> _Problems to solve_:
• A. According to the article on Tom Brady's return, how many passing yards did Brady have against the Browns?
• B. From the article on Tom Brady's return, copy out the passage starting at "CLEVELAND -- To" and ending at "end Martellus Bennett." word for word.

CLEVELAND -- To Cleveland Browns cornerback Joe Haden, there is no discussion about who is the greatest quarterback in the history of the National Football League.

With the New England Patriots winning four Super Bowl titles and appearing in the NFL’s championship game six times since 2002, the conversation starts and ends with Tom Brady, who made his return from a four-game suspension against the Browns at FirstEnergy Stadium Sunday.

In his return to action, Brady completed 28 of his 40 throws for 406 yards with three touchdowns on the way to a 33-13 win for the Patriots (4-1) over the Browns (0-5). It marked the eighth time in his 17-year career that Brady threw for 400 yards in a game, and all three of those touchdown passes went to tight end Martellus Bennett.

“In my book, he is the greatest ever,” Haden said. “He is my favorite quarterback of all time. I really like Aaron Rodgers, but Tom Brady, he is my favorite quarterback, just the way that he is able to just basically be like a coach on the field, and when you say that, just being able to run the total offense, being able to be so calm and patient and read defenses, make checks and make calls, I just think that he is the best to do it.”

Although Brady had four weeks to stew over his suspension because of a scandal involving the deflation of footballs used in a rout of the Indianapolis Colts in the AFC Championship Game two years ago, his Patriots teammates have seen the same focused quarterback they always have.

And Haden knew better than to expect Brady at anything other than his best.

“He is a true professional,” Haden said. “Whenever he is out on the field, he studies professionally, he knows where he wants to go with the ball and he is confident in his players. Him and his coach, they have been together for so long, so they just know each other like the back of their hands. I think that he is going to come back in mid-season form.”

Prior to Sunday’s game against the Browns, Brady had completed 4,953 of his 7,792 pass attempts for 58,028 yards and 428 touchdowns against 150 interceptions, and rushed for another 17 scores in his previous 16 seasons out of the University of Michigan.

Despite taking 402 sacks for 2,509 lost yards, Brady has proven remarkably durable, with only 15 games lost to injury since he took over the starting job from Drew Bledsoe during the 2001 season, which turned out to be New England’s first of three Super Bowl wins over a four-year stretch.

All 15 of those games came in 2008, when Brady suffered anterior cruciate and medial collateral ligament tears in his left knee in a season-opening game against Kansas City.

“He is what he is,” Haden said. “He is going to be able to make his plays, but at the same time, we have to make sure that we are in our gaps. We have to make sure that we are doing our things and making sure we are winning our one-on-one matchups, so at the end of the day, if the guys are not open, he can’t throw the ball. You have to make sure we are on top of our stuff.”

> _Available data_:
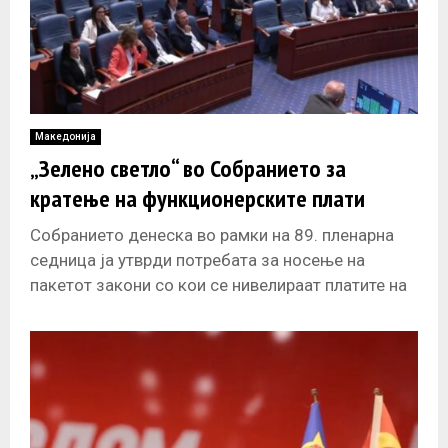
Македонија
„Зелено светло“ во Собранието за
кратење на функционерските плати
Собранието денеска во рамки на 89. пленарна
седница ја утврди потребата за носење на
пакетот закони со кои се нивелираат платите на
избраните и именуваните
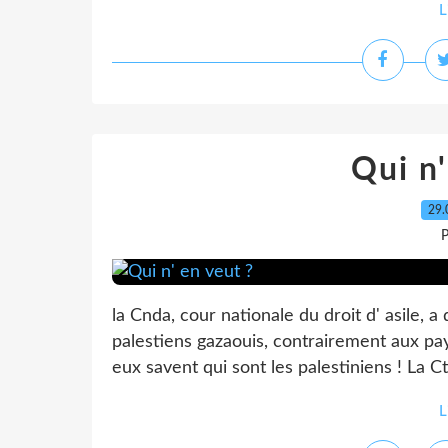
L
Qui n'
29.
P
la Cnda, cour nationale du droit d' asile, a
palestiens gazaouis, contrairement aux pay
eux savent qui sont les palestiniens ! La Ctai
L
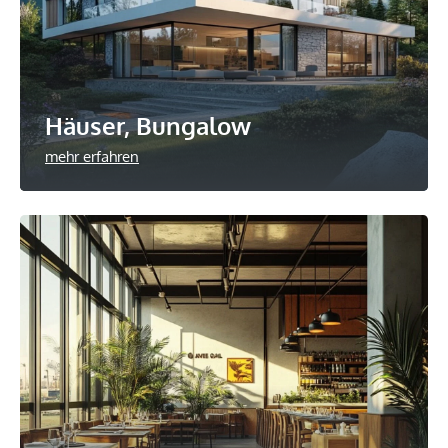
Häuser, Bungalow
mehr erfahren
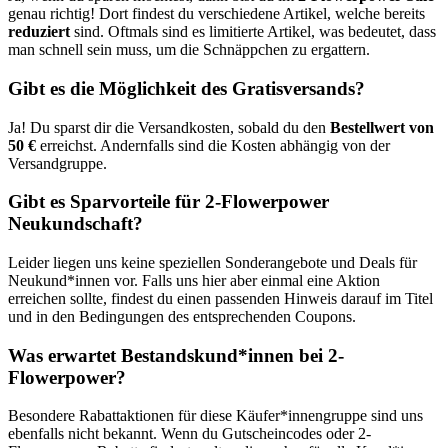
genau richtig! Dort findest du verschiedene Artikel, welche bereits
reduziert
sind. Oftmals sind es limitierte Artikel, was bedeutet, dass
man schnell sein muss, um die Schnäppchen zu ergattern.
Gibt es die Möglichkeit des Gratisversands?
Ja! Du sparst dir die Versandkosten, sobald du den
Bestellwert von
50 €
erreichst. Andernfalls sind die Kosten abhängig von der
Versandgruppe.
Gibt es Sparvorteile für 2-Flowerpower
Neukundschaft?
Leider liegen uns keine speziellen Sonderangebote und Deals für
Neukund*innen vor. Falls uns hier aber einmal eine Aktion
erreichen sollte, findest du einen passenden Hinweis darauf im Titel
und in den Bedingungen des entsprechenden Coupons.
Was erwartet Bestandskund*innen bei 2-
Flowerpower?
Besondere Rabattaktionen für diese Käufer*innengruppe sind uns
ebenfalls nicht bekannt. Wenn du Gutscheincodes oder 2-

> _Answer set_:
• A. 406 yards

• B.
CLEVELAND -- To Cleveland Browns cornerback Joe Haden, there is no discussion about who is the greatest quarterback in the history of the National Football League.

With the New England Patriots winning four Super Bowl titles and appearing in the NFL’s championship game six times since 2002, the conversation starts and ends with Tom Brady, who made his return from a four-game suspension against the Browns at FirstEnergy Stadium Sunday.

In his return to action, Brady completed 28 of his 40 throws for 406 yards with three touchdowns on the way to a 33-13 win for the Patriots (4-1) over the Browns (0-5). It marked the eighth time in his 17-year career that Brady threw for 400 yards in a game, and all three of those touchdown passes went to tight end Martellus Bennett.